It was bound to happen sooner or later. Marvell Semiconductor
will soon be releasing a complete Linux based computer with decent specs for only $100. This little critter is tiny, and could easily be mistaken for your usual AC "wall-wart" adapter.
Write-ups can be found all over the blogosphere, but one of the best is up on LinuxDevices.comhttp://www.linuxdevi...34061300.html?kc=rss
Marvell Semiconductor is shipping a hardware/software development kit suitable for always-on home automation devices and service gateways. Resembling a "wall-wart" power adapter, the SheevaPlug draws 5 Watts, comes with Linux, and boasts completely open hardware and software designs, Marvell says.
In typical use, the SheevaPlug draws about as much power as a night-light. Yet, with 512MB each of RAM and Flash, and a 1.2GHz CPU, the unobtrusive device approaches the computing power found in the servers of only a decade ago.

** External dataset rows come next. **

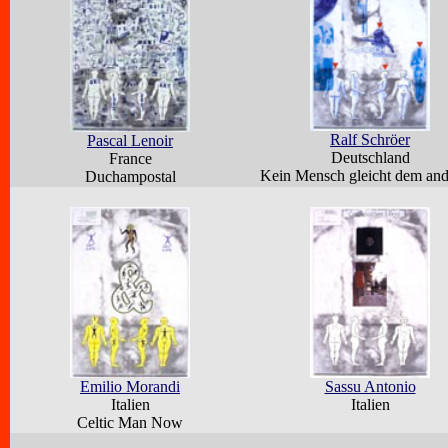
Ralf Schröer
Pascal Lenoir
Deutschland
France
Kein Mensch gleicht dem an
Duchampostal
Emilio Morandi
Sassu Antonio
Italien
Italien
Celtic Man Now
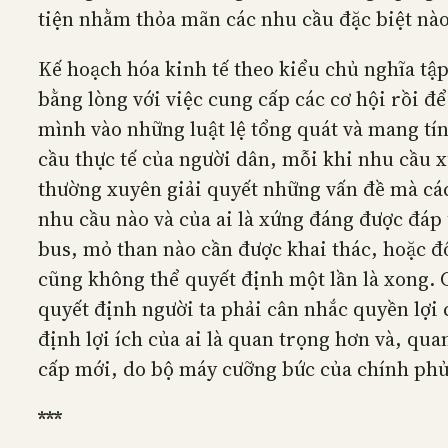
tiện nhằm thỏa mãn các nhu cầu đặc biệt nào
Kế hoạch hóa kinh tế theo kiểu chủ nghĩa tập
bằng lòng với việc cung cấp các cơ hội rồi 
mình vào những luật lệ tổng quát và mang t
cầu thực tế của người dân, mỗi khi nhu cầu 
thường xuyên giải quyết những vấn đề mà các 
nhu cầu nào và của ai là xứng đáng được đáp
bus, mỏ than nào cần được khai thác, hoặc đô
cũng không thể quyết định một lần là xong. 
quyết định người ta phải cân nhắc quyền lợi
định lợi ích của ai là quan trọng hơn và, qu
cấp mới, do bộ máy cưỡng bức của chính phủ
*
*
*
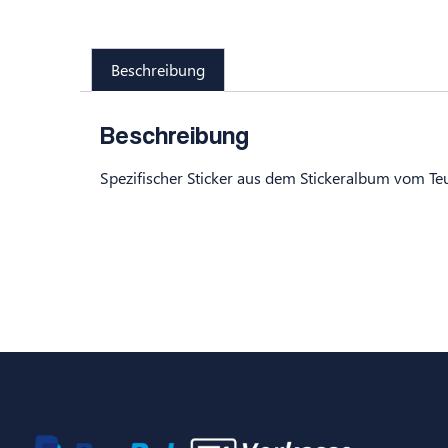
Beschreibung
Beschreibung
Spezifischer Sticker aus dem Stickeralbum vom Te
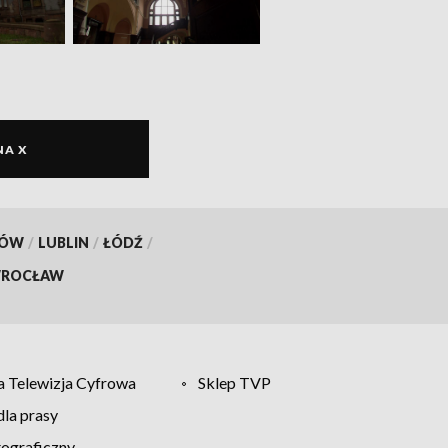
NA X
KÓW
/
LUBLIN
/
ŁÓDŹ
/
ROCŁAW
 Telewizja Cyfrowa
Sklep TVP
la prasy
tograficzny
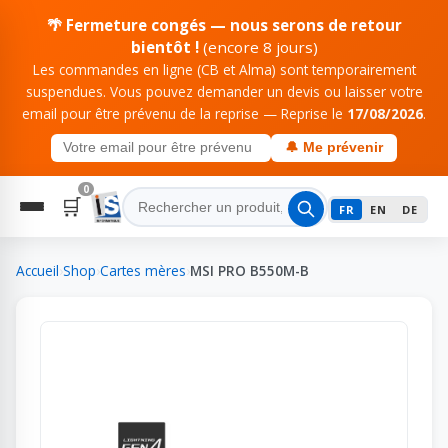
🌴 Fermeture congés — nous serons de retour
bientôt !
(encore 8 jours)
Les commandes en ligne (CB et Alma) sont temporairement
suspendues. Vous pouvez demander un devis ou laisser votre
email pour être prévenu de la reprise — Reprise le
17/08/2026
.
🔔 Me prévenir
0
🛒
FR
EN
DE
Accueil
›
Shop
›
Cartes mères
›
MSI PRO B550M-B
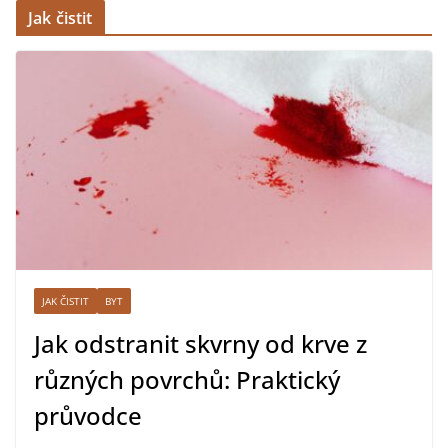
Jak čistit
JAK ČISTIT
BYT
Jak odstranit skvrny od krve z
různých povrchů: Praktický
průvodce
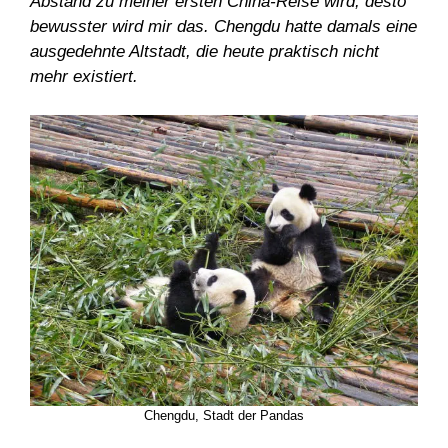
Abstand zu meiner ersten China-Reise wird, desto
bewusster wird mir das. Chengdu hatte damals eine
ausgedehnte Altstadt, die heute praktisch nicht
mehr existiert.
Chengdu, Stadt der Pandas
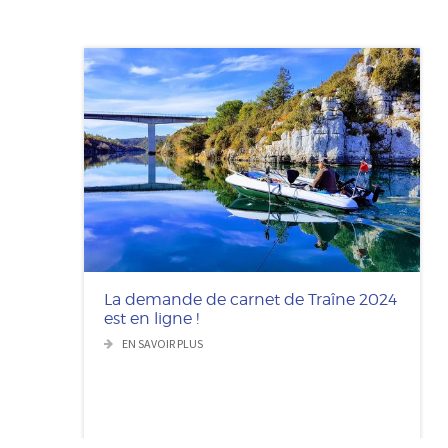
La demande de carnet de Traîne 2024
est en ligne !
EN SAVOIR PLUS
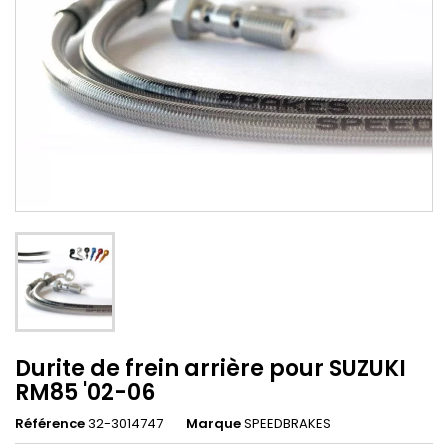
Durite de frein arrière pour SUZUKI
RM85 '02-06
Référence
32-3014747
Marque
SPEEDBRAKES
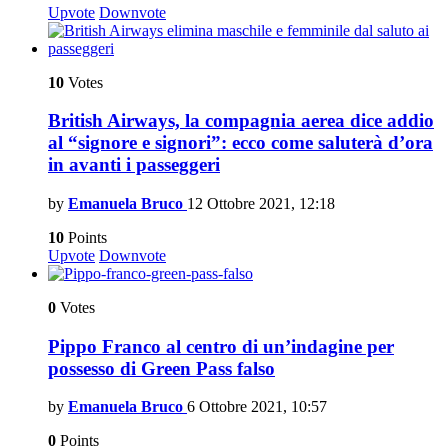
Upvote
Downvote
10
Votes
British Airways, la compagnia aerea dice addio
al “signore e signori”: ecco come saluterà d’ora
in avanti i passeggeri
by
Emanuela Bruco
12 Ottobre 2021, 12:18
10
Points
Upvote
Downvote
0
Votes
Pippo Franco al centro di un’indagine per
possesso di Green Pass falso
by
Emanuela Bruco
6 Ottobre 2021, 10:57
0
Points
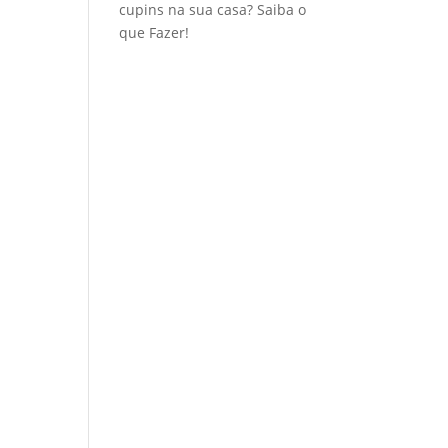
cupins na sua casa? Saiba o
que Fazer!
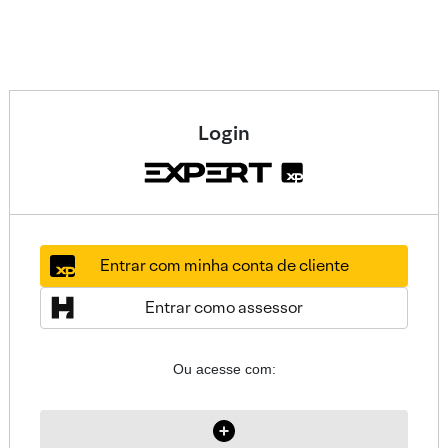
Login
Entrar com minha conta de cliente
Entrar como assessor
Ou acesse com:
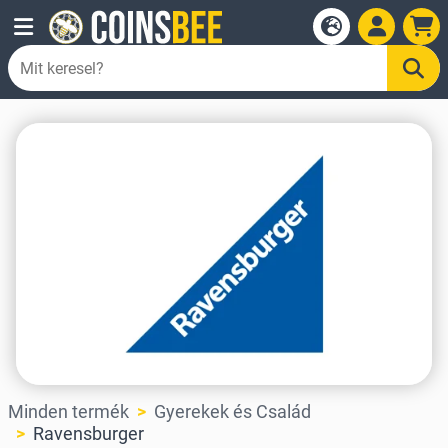
Minden termék
Gyerekek és Család
Ravensburger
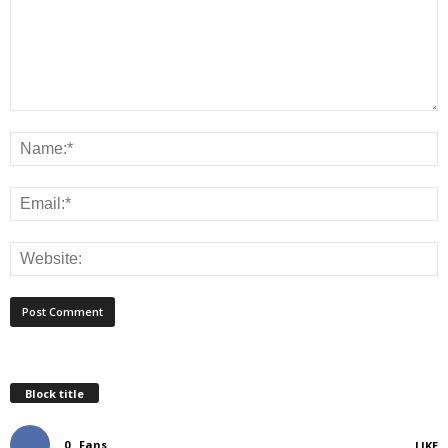
Block title
0
Fans
LIKE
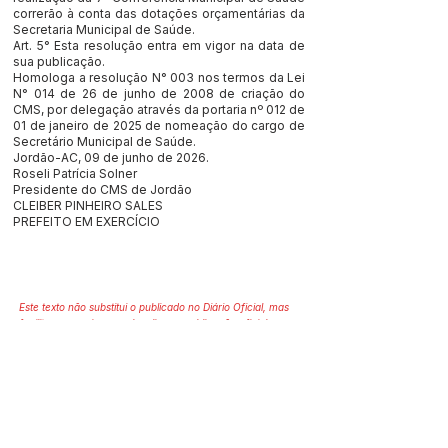
correrão à conta das dotações orçamentárias da
Secretaria Municipal de Saúde.
Art. 5° Esta resolução entra em vigor na data de
sua publicação.
Homologa a resolução N° 003 nos termos da Lei
N° 014 de 26 de junho de 2008 de criação do
CMS, por delegação através da portaria nº 012 de
01 de janeiro de 2025 de nomeação do cargo de
Secretário Municipal de Saúde.
Jordão-AC, 09 de junho de 2026.
Roseli Patrícia Solner
Presidente do CMS de Jordão
CLEIBER PINHEIRO SALES
PREFEITO EM EXERCÍCIO
Este texto não substitui o publicado no Diário Oficial, mas
facilita a pesquisa para localizar a publicação oficial.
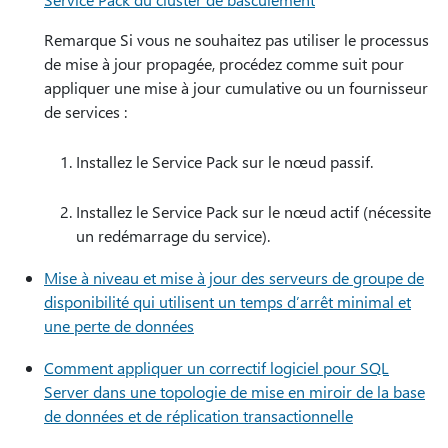
Remarque Si vous ne souhaitez pas utiliser le processus
de mise à jour propagée, procédez comme suit pour
appliquer une mise à jour cumulative ou un fournisseur
de services :
Installez le Service Pack sur le nœud passif.
Installez le Service Pack sur le nœud actif (nécessite
un redémarrage du service).
Mise à niveau et mise à jour des serveurs de groupe de
disponibilité qui utilisent un temps d’arrêt minimal et
une perte de données
Comment appliquer un correctif logiciel pour SQL
Server dans une topologie de mise en miroir de la base
de données et de réplication transactionnelle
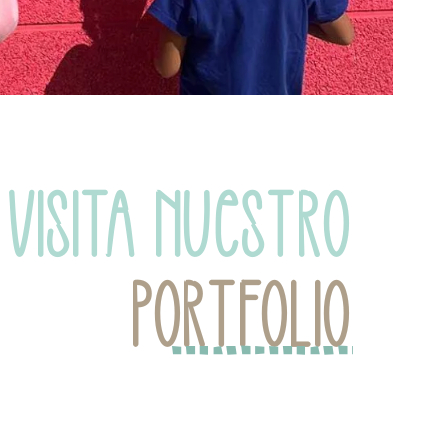
VISITA NUESTRO
PORTFOLIO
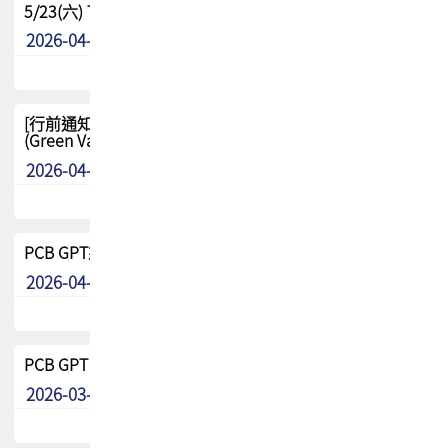
5/23(六) TPCA 2026 大陆高尔夫球联谊赛-苏州中兴
2026-04-29
其他
[行前通知-分組] 4/26(日) TPCA泰國高爾夫球聯誼賽
(Green Valley Country Club)
2026-04-23
其他
PCB GPT來了!! 試營運說明!!
2026-04-20
最新消息
PCB GPT 試營運活動!! 台灣會員專屬試用帳號 開放申請
2026-03-25
最新消息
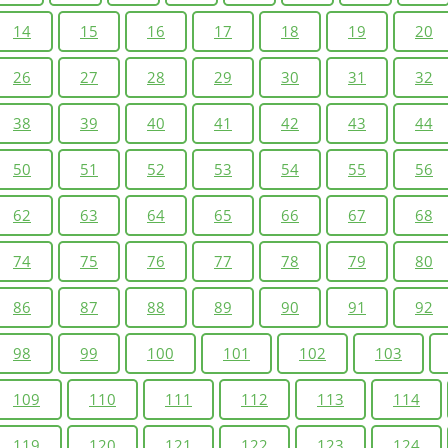
14
15
16
17
18
19
20
26
27
28
29
30
31
32
38
39
40
41
42
43
44
50
51
52
53
54
55
56
62
63
64
65
66
67
68
74
75
76
77
78
79
80
86
87
88
89
90
91
92
98
99
100
101
102
103
109
110
111
112
113
114
119
120
121
122
123
124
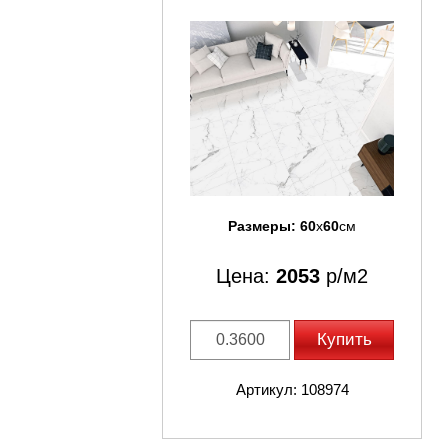
Размеры:
60
x
60
см
Цена:
2053
р/м2
Купить
Артикул: 108974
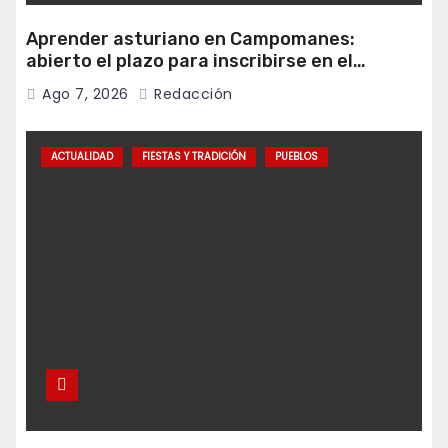
Aprender asturiano en Campomanes:
abierto el plazo para inscribirse en el
programa Falamos
Ago 7, 2026
Redacción
ACTUALIDAD
FIESTAS Y TRADICIÓN
PUEBLOS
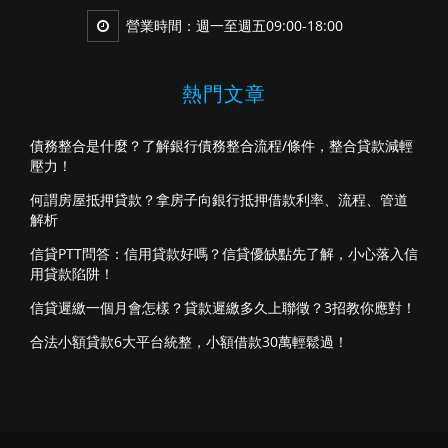
營業時間：週一至週五09:00-18:00
熱門文章
債務整合是什麼？了解銀行債務整合流程/條件，整合貸款減輕
壓力！
何謂房屋抵押貸款？拿房子向銀行抵押借款利率、流程、管道
解析
信貸PTT問答：信用貸款好嗎？信貸優缺點先了解，小心落入信
用貸款陷阱！
信貸遲繳一個月會怎樣？貸款遲繳多久上聯徵？3招教你應對！
合法小額貸款6大平台統整，小額借款30萬輕鬆過！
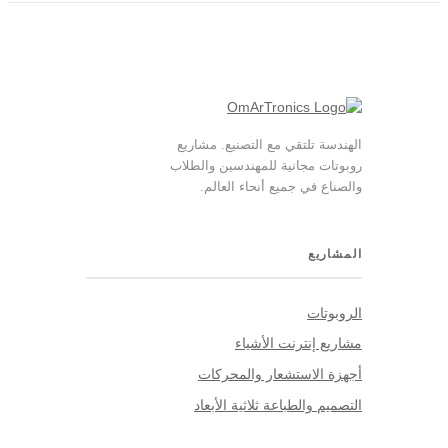
الهندسة تلتقي مع التصنيع. مشاريع
روبوتات مجانية للمهندسين والطلاب
والصناع في جميع أنحاء العالم.
المشاريع
الروبوتات
مشاريع إنترنت الأشياء
أجهزة الاستشعار والمحركات
التصميم والطباعة ثلاثية الأبعاد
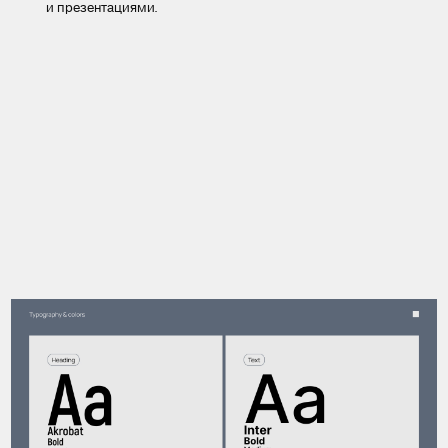
и презентациями.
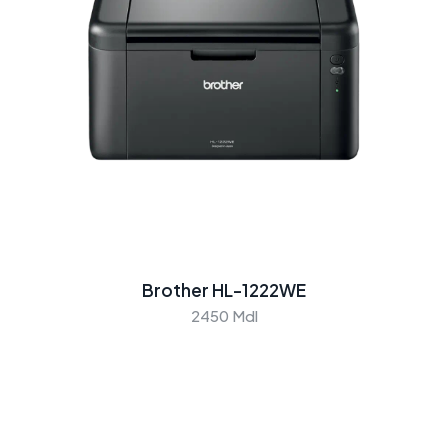
Brother HL-1222WE
2450 Mdl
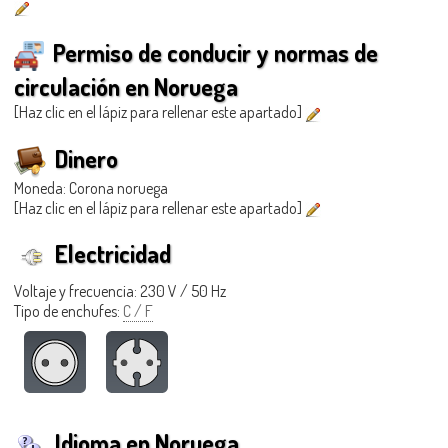
Permiso de conducir y normas de
circulación en Noruega
[Haz clic en el lápiz para rellenar este apartado]
Dinero
Moneda: Corona noruega
[Haz clic en el lápiz para rellenar este apartado]
Electricidad
Voltaje y frecuencia: 230 V / 50 Hz
Tipo de enchufes:
C / F
Idioma en Noruega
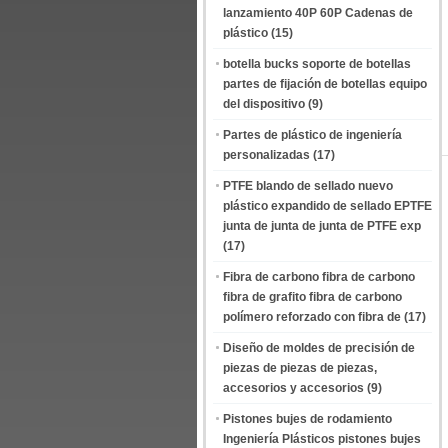
lanzamiento 40P 60P Cadenas de
plástico
(15)
botella bucks soporte de botellas
partes de fijación de botellas equipo
del dispositivo
(9)
Partes de plástico de ingeniería
personalizadas
(17)
PTFE blando de sellado nuevo
plástico expandido de sellado EPTFE
junta de junta de junta de PTFE exp
(17)
Fibra de carbono fibra de carbono
fibra de grafito fibra de carbono
polímero reforzado con fibra de
(17)
Diseño de moldes de precisión de
piezas de piezas de piezas,
accesorios y accesorios
(9)
Pistones bujes de rodamiento
Ingeniería Plásticos pistones bujes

Furthermore, the platform is available in single quantities, and is priced within reach of students, hobbyists, and tinkerers. Its hardware design is completely open -- everything from schematics to Gerber files will be available on a website, Marvell said. For those that do wish to build products on the platform, volume pricing could fall to $50, Marvell expects.
And also at Heise's h-online.comhttp://www.h-online....puters--/news/112713
Marvell's Kirkwood processor looks to be one of Atom's competitors. Its ARM v5TE compatible Sheeva core operates at speeds of 800 MHz to 1.2 GHz and offers both a Memory Management Unit (MMU) and relatively large caches (L1: 16 KBytes each for data and instructions, L2: 256 KBytes/300 MHz). The memory controller can handle DDR2 SDRAM with a speed of up to 400 MHz via 16 data lines. Interfaces and controllers are particularly abundant. Depending on the version of Kirkwood, there are two integrated Gigabit Ethernet MACs (Media Access Controllers), one or two SATA II ports, a USB 2.0 host controller and an SDIO controller for memory cards, as well as a PCI Express x1 cards used for connecting components like a WLAN adapter. The SATA ports can reportedly handle more than two hard disks via port multipliers – which can also be obtained from Marvell.
Full functional specifications can be found on Marvell's website:http://www.globalsca...evaplug-dev-kit.aspx
One example of how it can be used is as a web-enabled (NAS) network attached storage device.
A company called Pogoplug ( http://www.pogoplug.com
) is doing just that for $79:
The Pogoplug is a small device that plugs into your wall, and connects to your home router and to any external hard drive. After a very simple setup, you can share and access media and files from anywhere in or out of the home. All you need is an Internet connection!
The Pogoplug is the perfect accessory to your connected life. Imagine accessing all your files and media from any laptop or desktop computer, anywhere in the world. There's even an iPhone application so you can always "phone home" to get your files!
A similiar device called the CloudPlug
will soon be available from Cterahttp://www.ctera.com...ctera-cloudplug.html
No More Servers
The CloudPlug delivers Network Attached Storage (NAS) services, without requiring a separate file server. It reduces hardware and maintenance costs with low energy consumption and a low carbon footprint.
No More Tapes
Backup tapes are a thing of the past. Slow, unreliable, and expensive, they require constant manual care, and unless taken off-site regularly, they are not a viable solution for disaster recovery. There is a better alternative.
The CloudPlug automatically backs up your files, using the CTERA online backup service. Your backup is encrypted using high-grade AES encryption and encoded to maximize bandwidth utilization.
No More Data Loss
Many backup solutions work well for backup, but not so well when it comes to recovery. The purpose of backup is to enable recovery of your data when you need it, yet many backup solutions make recovery unreliable and difficult.
The CloudPlug was designed to make recovery of lost data a breeze. By giving you instant access to previous versions of your files, the CloudPlug enables you to roll back any file – or entire folders – to the way they were just before disaster struck.
No More Frustration
You painstakingly copied the files from your home computer onto a USB thumb drive, only to realize when arriving at the office that you forgot to take the USB thumb drive with you. With CTERA's technology, users can access their files from anywhere. Moreover, CTERA's appliances also serve as Secure Sockets Layer (SSL) gateways, so access is secure and tightly controlled, with no need for a additional VPN layers
* Turns any USB drive to a Network Attached Storage device for file sharing
* Performs automatic and secure online backup to the cloud
* Easily restores data snapshots
* Provides secure access to files from anywhere
* No desktop software to install
* USB 2.0, Gigabit Ethernet
* Tiny form-factor, low-power consumption
* Ideal for 1-5 users
Other companies are planning media servers and additional products based on this device.
Makes me wonder if this little gadget could turn out to be the real "Killer" app that Linux has been looking for.